Ariane, my translator, and her husband, Gilbert (who designed the book cover), cast an eye over it and declared it more or less intelligible. I suggested, hopefully, that maybe I should have the speech in my hand to refer to when I deliver it. But they didn't think that would look very good, so I embarked on a course of trying to commit it to memory. Arggggh. The butterflies in my stomach were whipping up a storm already.

I spent all afternoon on Tuesday with my neighbour, Laurène, going over the speech sentence by sentence. She made some minor corrections to facilitate my delivery, and I headed off home to practise some more.
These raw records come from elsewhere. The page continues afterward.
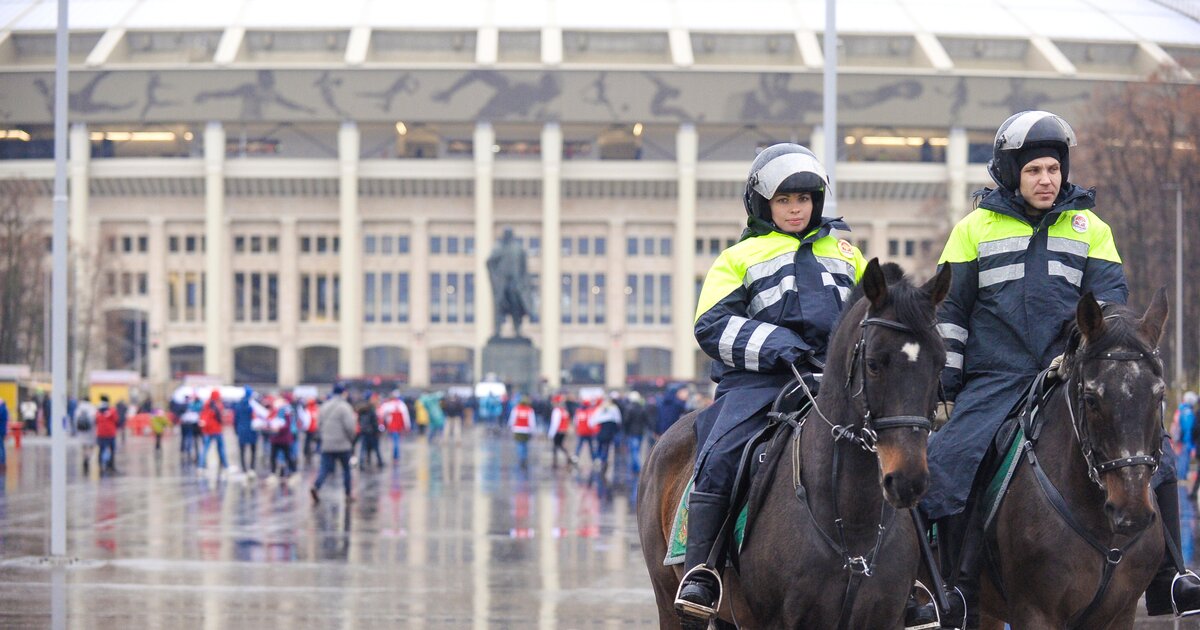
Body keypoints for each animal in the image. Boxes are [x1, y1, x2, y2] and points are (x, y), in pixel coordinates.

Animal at [643, 258, 950, 624]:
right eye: (874, 363)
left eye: (940, 363)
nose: (908, 480)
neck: (851, 525)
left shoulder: (883, 617)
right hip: (667, 601)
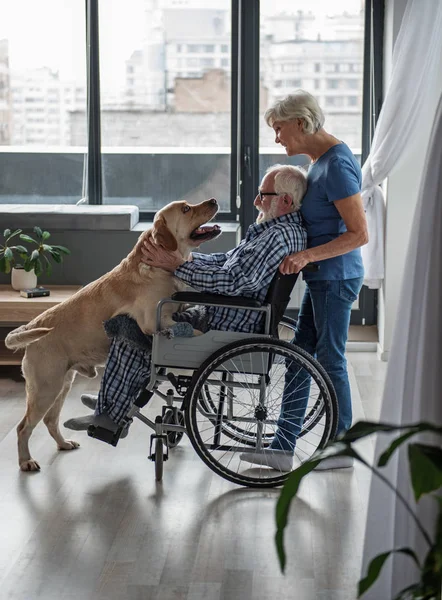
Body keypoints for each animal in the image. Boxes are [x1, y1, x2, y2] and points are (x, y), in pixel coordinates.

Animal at [5, 199, 221, 472]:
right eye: (186, 209)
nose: (213, 201)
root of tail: (31, 325)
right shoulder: (154, 322)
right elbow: (193, 329)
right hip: (46, 388)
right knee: (24, 427)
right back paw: (26, 461)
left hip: (61, 385)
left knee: (50, 421)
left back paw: (63, 444)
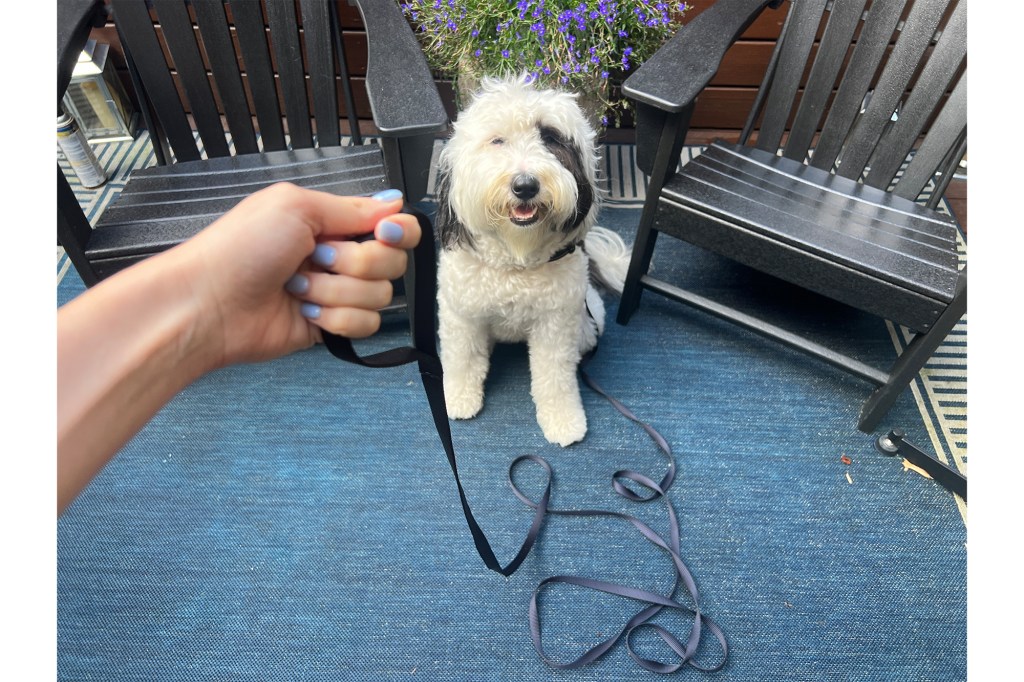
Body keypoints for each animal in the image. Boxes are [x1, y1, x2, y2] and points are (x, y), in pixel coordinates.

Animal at [434, 75, 626, 446]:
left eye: (550, 139)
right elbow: (462, 358)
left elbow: (555, 376)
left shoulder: (556, 323)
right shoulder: (461, 314)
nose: (525, 185)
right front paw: (457, 399)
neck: (514, 261)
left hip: (586, 324)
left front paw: (564, 420)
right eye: (497, 140)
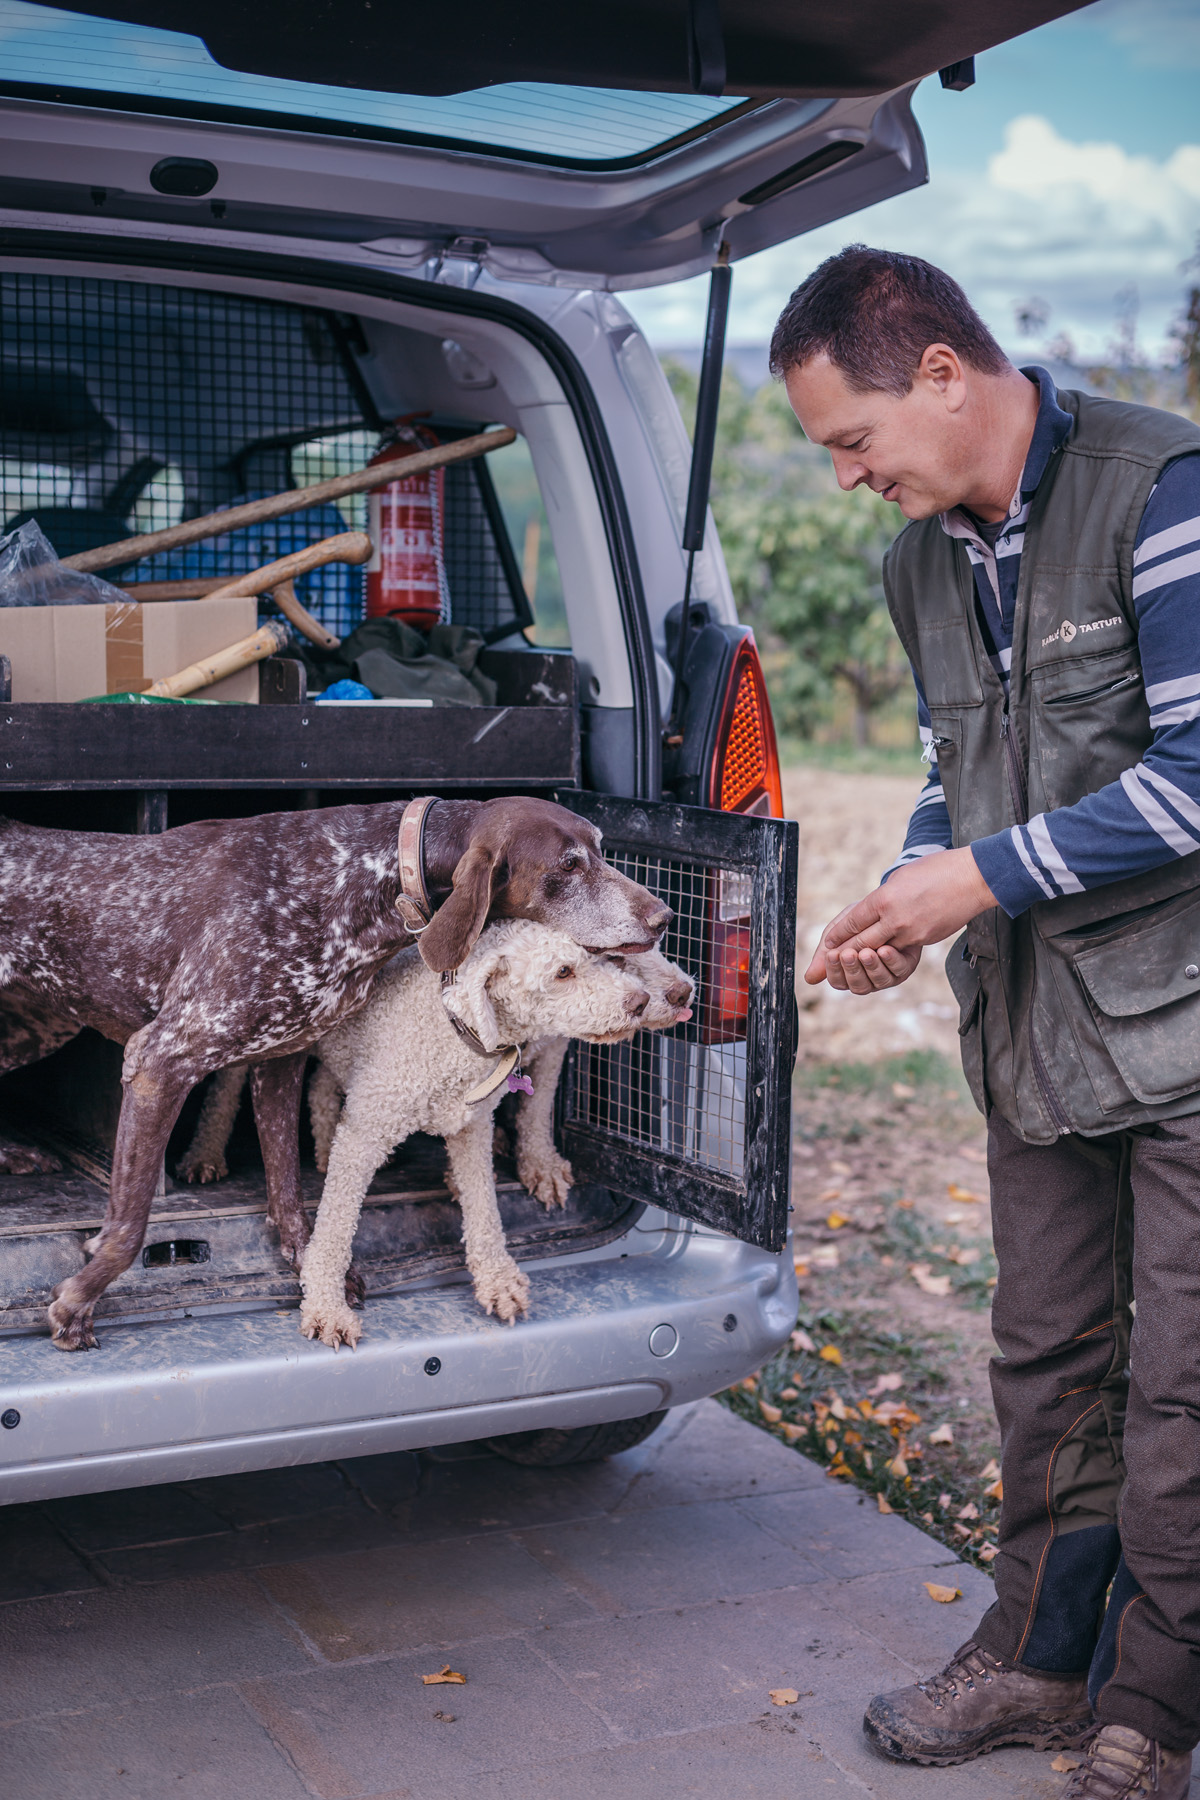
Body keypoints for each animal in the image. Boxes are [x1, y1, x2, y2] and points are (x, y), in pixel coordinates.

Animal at [0, 802, 665, 1353]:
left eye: (601, 849)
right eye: (569, 865)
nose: (664, 915)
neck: (357, 879)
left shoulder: (282, 1057)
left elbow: (289, 1187)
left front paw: (312, 1267)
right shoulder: (160, 1061)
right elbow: (129, 1227)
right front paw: (77, 1304)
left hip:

That night Ariane and Gilbert and Laurène and Roger came to dinner and insisted I stand up and deliver the speech to them. It was amazing just how stressful it was to stand up in front of a group of friends to deliver a speech in French. Somehow I managed to stumble through it, and of course, they were very encouraging.

But the proof of the foie will be in the stuffing of the duck! In other words, it'll all be down to how I do on the night. I spent Wednesday and Thursday on more practice, and recorded the adaptation of it for the podcast.

Now, on Friday morning, those butterflies have multiplied and got even more frenzied. I am just about to head off and get into my kilt - US tour revisited (one of these days I must get the damned thing dry-cleaned!). Well, if nothing else, it gets me attention - and that's what I need to sell books.

And I thought all I had to do was write them!